Млад подошел поближе и нагнулся, освещая опущенное лицо: безумные воспаленные
глаза посмотрели на него исподлобья, звериные глаза — Ширяй прижимал к груди отрубленную правую руку и оскалился, будто пес, у которого отнимают кость.Млад опустился на колени рядом с ним и зажмурился на секунду.
— Мальчик мой… Да что ж ты… — еле-еле выговорил он, глотая ком в горле, — да что же…
Ширяй откинул голову на стену и вдруг сказал, отчетливо и осмысленно:
— Знаешь, Мстиславич, если бы это могло вернуть Добробоя, я бы отдал и вторую руку тоже…
Ширяя пришлось нести — он не мог стоять на ногах, потерял слишком много крови.
— Как же ты сюда добрался? — спросил Млад, надеясь взвалить парня себе на плечи, но тот сполз набок через пару шагов.
— Не помню… На карачках…
Он все так же прижимал к себе правую руку — замороженную, со скрюченными пальцами — поэтому не мог держаться.
— Послушай… Оставь это… не надо, — попытался сказать Млад.
Но парень окрысился на него и выплюнул вместе со слюной:
— Не «это»! Это моя рука, ты понимаешь? Моя рука! Моя!

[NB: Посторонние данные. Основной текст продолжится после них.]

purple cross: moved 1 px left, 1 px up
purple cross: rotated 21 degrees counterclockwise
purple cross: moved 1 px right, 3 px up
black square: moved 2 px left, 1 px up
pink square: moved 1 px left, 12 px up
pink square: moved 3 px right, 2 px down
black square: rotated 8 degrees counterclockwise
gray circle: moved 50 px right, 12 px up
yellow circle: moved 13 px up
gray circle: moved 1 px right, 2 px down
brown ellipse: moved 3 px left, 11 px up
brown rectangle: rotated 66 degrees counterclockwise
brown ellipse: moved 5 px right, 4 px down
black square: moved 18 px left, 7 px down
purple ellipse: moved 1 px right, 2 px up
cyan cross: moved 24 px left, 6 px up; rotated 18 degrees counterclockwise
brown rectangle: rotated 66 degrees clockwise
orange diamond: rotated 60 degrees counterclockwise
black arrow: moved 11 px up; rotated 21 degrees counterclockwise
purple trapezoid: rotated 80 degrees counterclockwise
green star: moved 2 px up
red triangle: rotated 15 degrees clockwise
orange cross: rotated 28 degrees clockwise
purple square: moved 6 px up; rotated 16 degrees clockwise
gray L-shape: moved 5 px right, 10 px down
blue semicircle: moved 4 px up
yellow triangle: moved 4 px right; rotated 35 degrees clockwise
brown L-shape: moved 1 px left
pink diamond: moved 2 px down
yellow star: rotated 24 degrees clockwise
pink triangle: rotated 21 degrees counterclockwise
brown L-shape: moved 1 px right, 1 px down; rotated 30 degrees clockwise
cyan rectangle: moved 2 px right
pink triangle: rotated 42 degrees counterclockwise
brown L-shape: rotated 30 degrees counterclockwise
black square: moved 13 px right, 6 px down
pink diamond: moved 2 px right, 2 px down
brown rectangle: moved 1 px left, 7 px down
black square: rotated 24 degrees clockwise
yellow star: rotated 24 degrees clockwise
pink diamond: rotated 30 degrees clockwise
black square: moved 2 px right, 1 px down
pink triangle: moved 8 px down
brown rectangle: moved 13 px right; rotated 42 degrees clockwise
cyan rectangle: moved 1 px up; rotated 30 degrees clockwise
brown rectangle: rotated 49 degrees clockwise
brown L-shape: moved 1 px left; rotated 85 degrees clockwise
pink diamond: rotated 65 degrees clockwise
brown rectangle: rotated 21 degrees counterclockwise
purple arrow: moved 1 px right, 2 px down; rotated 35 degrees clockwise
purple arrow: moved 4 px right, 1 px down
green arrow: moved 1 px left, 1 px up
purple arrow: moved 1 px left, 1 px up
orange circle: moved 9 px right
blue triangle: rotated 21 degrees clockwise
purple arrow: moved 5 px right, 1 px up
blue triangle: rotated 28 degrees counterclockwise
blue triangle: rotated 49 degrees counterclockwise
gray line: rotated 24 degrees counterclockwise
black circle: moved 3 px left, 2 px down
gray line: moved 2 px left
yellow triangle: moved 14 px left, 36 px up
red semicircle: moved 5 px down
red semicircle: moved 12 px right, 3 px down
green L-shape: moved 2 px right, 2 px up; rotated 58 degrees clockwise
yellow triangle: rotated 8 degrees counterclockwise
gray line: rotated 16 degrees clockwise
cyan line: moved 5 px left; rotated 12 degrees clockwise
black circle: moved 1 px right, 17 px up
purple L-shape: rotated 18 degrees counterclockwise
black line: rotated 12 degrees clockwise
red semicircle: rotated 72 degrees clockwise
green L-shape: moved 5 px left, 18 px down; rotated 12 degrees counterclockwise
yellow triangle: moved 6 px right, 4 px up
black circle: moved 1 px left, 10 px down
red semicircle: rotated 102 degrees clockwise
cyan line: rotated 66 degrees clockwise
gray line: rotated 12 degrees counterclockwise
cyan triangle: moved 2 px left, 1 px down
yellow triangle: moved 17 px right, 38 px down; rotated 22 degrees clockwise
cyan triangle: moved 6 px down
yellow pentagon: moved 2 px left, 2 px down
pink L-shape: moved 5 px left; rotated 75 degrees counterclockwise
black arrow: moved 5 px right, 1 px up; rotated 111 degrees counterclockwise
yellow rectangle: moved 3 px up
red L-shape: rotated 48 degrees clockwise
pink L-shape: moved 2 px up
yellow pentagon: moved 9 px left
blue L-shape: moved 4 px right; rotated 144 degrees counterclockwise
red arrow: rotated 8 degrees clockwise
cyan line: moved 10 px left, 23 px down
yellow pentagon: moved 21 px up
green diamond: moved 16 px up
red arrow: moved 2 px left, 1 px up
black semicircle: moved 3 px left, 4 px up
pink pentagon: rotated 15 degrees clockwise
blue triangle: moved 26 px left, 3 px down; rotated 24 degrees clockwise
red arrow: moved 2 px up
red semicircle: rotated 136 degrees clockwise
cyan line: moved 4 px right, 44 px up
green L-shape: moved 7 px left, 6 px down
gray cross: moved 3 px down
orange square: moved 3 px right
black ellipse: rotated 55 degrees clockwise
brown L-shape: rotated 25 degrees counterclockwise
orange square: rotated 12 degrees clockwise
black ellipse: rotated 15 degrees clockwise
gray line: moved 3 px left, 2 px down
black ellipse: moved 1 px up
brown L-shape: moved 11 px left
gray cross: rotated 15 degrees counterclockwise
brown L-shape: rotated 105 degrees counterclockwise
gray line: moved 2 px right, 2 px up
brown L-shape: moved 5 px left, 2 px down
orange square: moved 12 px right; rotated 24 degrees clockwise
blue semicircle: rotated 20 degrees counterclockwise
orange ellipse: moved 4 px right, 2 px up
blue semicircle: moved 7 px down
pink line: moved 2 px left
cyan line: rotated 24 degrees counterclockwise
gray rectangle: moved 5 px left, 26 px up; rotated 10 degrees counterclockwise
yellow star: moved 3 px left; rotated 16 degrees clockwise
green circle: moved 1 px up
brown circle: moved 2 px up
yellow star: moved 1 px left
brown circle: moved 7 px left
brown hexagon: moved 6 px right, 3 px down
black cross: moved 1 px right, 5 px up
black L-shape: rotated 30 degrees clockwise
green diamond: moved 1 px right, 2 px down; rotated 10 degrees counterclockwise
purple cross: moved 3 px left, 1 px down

Млад покачал головой и поднял Ширяя на руки — было очень тяжело, он смог пройти только десяток шагов, а потом опустил парня на вытоптанный снег, снял плащ и дальше потащил его, словно на санках.
— Протрешь хорошее сукно… — проворчал шаманенок еле слышно.
— Лежи себе, — ответил Млад и подумал, что еще недавно о сукне мог бы побеспокоиться Добробой, но никак не Ширяй.
Отец осмотрел обрубок, потрогал парню лоб и покачал головой:
— Омертвело все ниже ремня, надо резать выше, по локоть… Даже если сразу оправится, все равно потом кость загниет, еще хуже будет, выше пойдет. Надо было сразу ко мне.
Ширяй равнодушно повел плечом и сузил глаза. Млад сжал зубы — ну почему, почему он сразу не отвел шаманенка к отцу?
— Ты иди, Лютик, — вздохнул отец и положил руку ему на плечо, — нечего тебе тут делать.
— Нет уж, — скрипнул зубами Млад, — это мой ученик… Мой единственный ученик… Я его не оставлю. И… мне не пятнадцать лет, бать.
— Как знаешь, — ответил отец, — ну… ты поговори с ним, подготовь…
Ширяй поднял голову и пристально посмотрел на отца:
— Да я готов. Чего со мной говорить? Мстиславич, ты, главное, смотри, чтоб они мою руку не выбросили…
— Так и будешь с собой носить до конца жизни? А? — отец посмотрел на шаманенка безо всякой жалости, — тогда ее высушить надо, а то ведь наутро вонять начнет.
Ширяй сглотнул и приподнял верхнюю губу:
— Не твое дело. Это моя рука!
— Твоя, твоя, — усмехнулся отец.
Млад отвел глаза — он так и не научился понимать отца, хотя не мог с ним не соглашаться. Так и не принял его непробиваемой безжалостности, граничащей с жестокостью, хотя видел, что без этого нельзя.
Даже когда смотрел на острый нож в не дрожащей руке, разрезающий живую плоть — не принимал! Но отдавал должное хладнокровию.
Отец шептал на рану долгий, бесконечный заговор — он говорил, боль от этого заговора не становится слабей, потому что она существует и вне сознания, но меняется отношение к ней, ее просто немного легче переносить.